** TRY IT **
Write out each line from the data below that includes the word "back".

** AVAILABLE DATA **
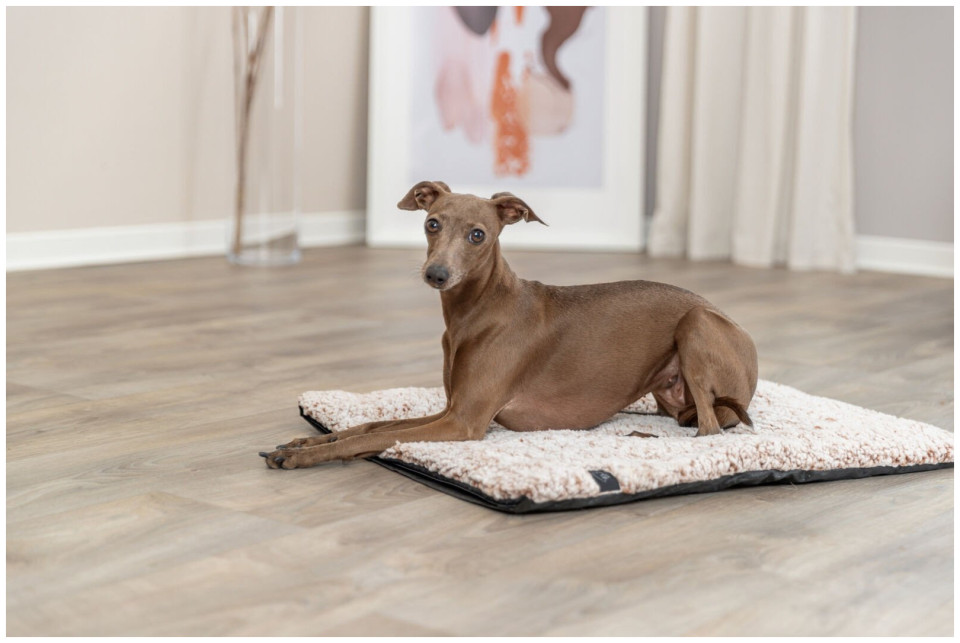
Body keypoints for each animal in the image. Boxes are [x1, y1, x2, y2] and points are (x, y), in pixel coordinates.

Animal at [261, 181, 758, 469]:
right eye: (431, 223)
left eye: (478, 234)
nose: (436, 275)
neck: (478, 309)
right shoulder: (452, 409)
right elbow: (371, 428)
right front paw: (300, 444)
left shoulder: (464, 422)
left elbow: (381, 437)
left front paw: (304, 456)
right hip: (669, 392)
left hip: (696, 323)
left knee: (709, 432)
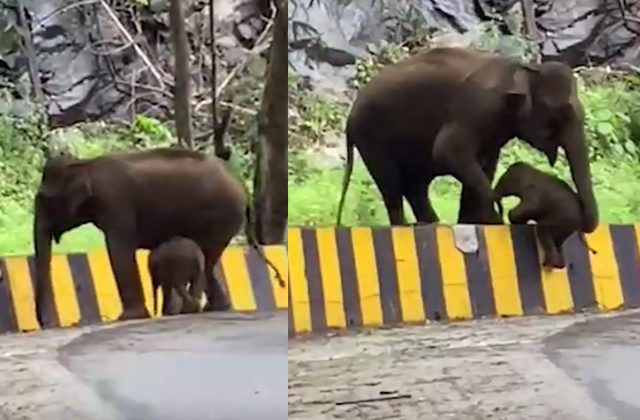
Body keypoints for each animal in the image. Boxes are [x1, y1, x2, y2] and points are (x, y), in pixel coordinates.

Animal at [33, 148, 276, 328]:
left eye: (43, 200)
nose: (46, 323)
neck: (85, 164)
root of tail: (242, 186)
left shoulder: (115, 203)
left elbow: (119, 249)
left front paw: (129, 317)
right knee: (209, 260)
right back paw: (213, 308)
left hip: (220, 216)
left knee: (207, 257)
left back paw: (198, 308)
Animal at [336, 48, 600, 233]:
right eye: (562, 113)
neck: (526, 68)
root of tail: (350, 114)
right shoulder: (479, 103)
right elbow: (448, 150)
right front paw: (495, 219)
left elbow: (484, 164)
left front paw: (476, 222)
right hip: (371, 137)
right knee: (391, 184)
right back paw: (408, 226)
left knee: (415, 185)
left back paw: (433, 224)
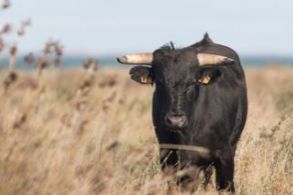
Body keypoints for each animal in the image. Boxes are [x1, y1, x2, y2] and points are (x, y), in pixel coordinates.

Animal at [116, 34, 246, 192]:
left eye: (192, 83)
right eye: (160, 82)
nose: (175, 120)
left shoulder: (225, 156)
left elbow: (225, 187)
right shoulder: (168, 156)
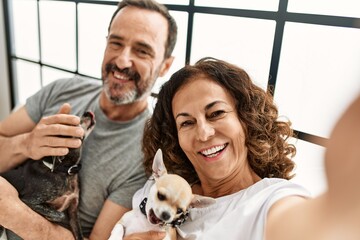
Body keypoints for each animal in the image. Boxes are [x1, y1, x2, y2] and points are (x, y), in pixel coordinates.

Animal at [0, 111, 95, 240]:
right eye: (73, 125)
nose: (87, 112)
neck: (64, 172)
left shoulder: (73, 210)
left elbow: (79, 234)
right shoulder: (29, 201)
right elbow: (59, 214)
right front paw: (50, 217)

==

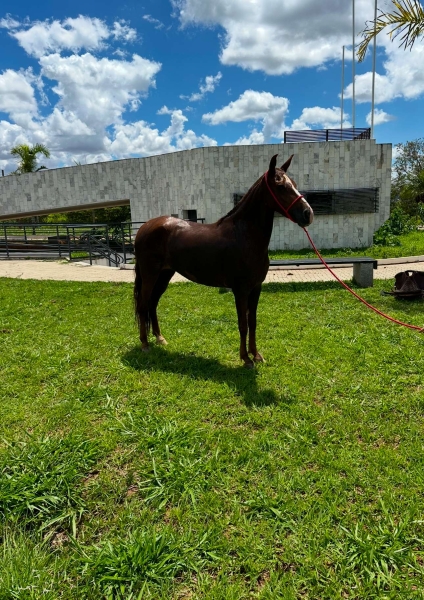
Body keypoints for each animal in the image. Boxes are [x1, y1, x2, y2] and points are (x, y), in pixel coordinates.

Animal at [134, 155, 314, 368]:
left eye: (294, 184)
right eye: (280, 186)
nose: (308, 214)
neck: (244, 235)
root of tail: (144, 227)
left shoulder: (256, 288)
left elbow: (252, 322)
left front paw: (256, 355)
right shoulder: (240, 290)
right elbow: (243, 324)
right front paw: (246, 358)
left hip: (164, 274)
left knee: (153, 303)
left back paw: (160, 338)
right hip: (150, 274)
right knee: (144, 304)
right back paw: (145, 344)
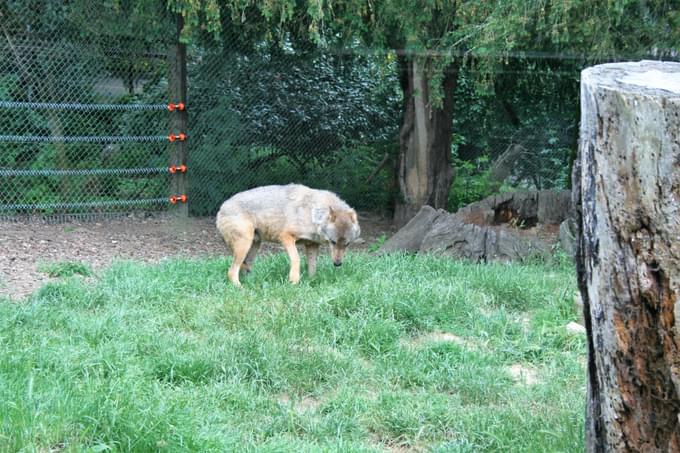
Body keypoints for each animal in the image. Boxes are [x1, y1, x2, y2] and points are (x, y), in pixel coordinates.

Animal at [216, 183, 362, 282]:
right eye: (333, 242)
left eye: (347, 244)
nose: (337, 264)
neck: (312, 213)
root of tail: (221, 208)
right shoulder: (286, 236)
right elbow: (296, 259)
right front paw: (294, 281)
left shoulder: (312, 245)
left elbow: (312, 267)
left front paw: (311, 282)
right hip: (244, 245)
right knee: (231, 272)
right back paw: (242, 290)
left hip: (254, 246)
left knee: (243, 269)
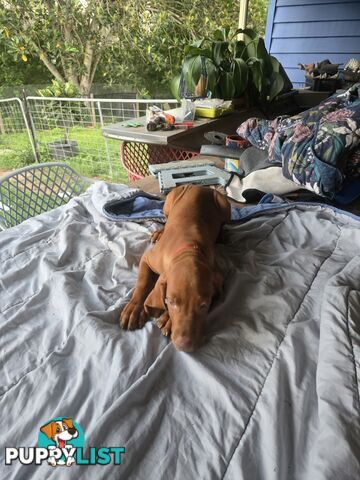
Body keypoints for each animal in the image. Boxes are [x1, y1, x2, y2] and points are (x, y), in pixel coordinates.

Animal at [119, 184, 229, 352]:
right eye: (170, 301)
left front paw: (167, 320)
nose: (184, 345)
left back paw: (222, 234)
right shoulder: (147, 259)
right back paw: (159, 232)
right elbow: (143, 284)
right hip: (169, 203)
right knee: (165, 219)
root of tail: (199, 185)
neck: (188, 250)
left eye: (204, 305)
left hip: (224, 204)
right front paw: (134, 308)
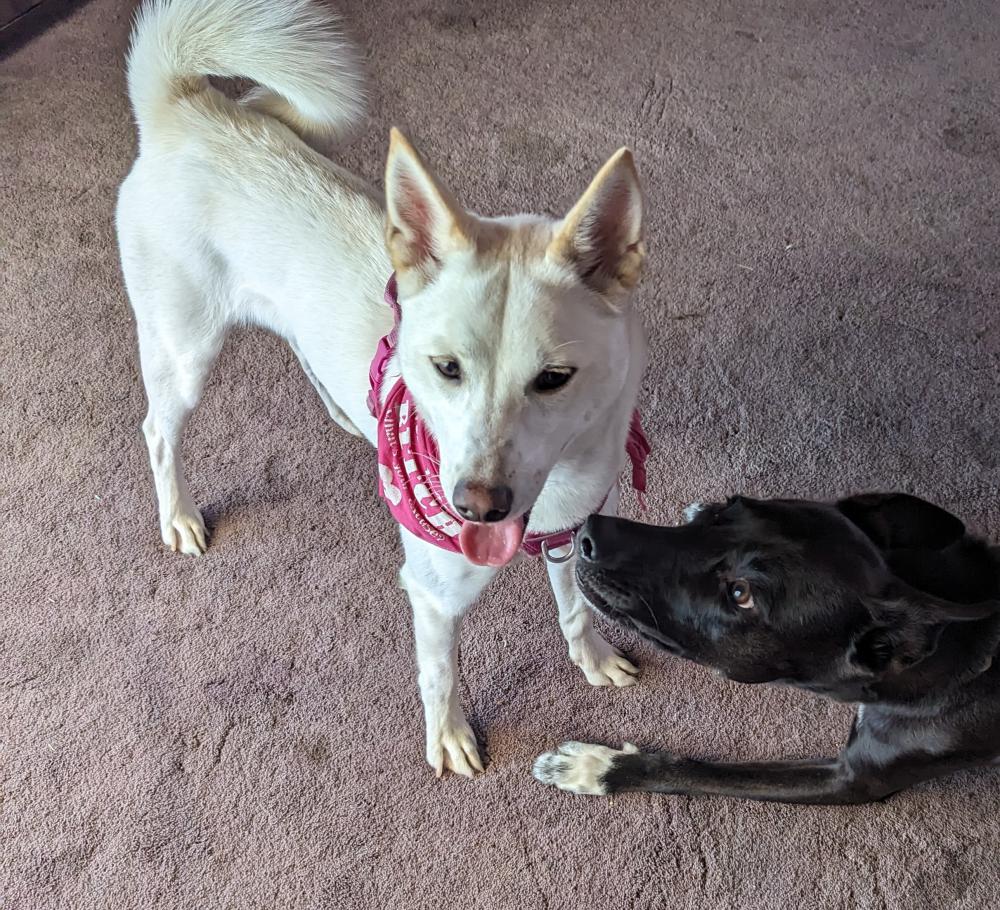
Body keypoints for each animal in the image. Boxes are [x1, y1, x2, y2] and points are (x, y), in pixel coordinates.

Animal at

** ANSWER TO THE EXERCISE **
right back paw: (213, 308)
left back paw: (198, 308)
right back paw: (408, 226)
left back paw: (433, 224)
left back paw: (160, 338)
right back paw: (145, 344)
right back paw: (242, 290)
left back paw: (222, 234)
right back paw: (159, 232)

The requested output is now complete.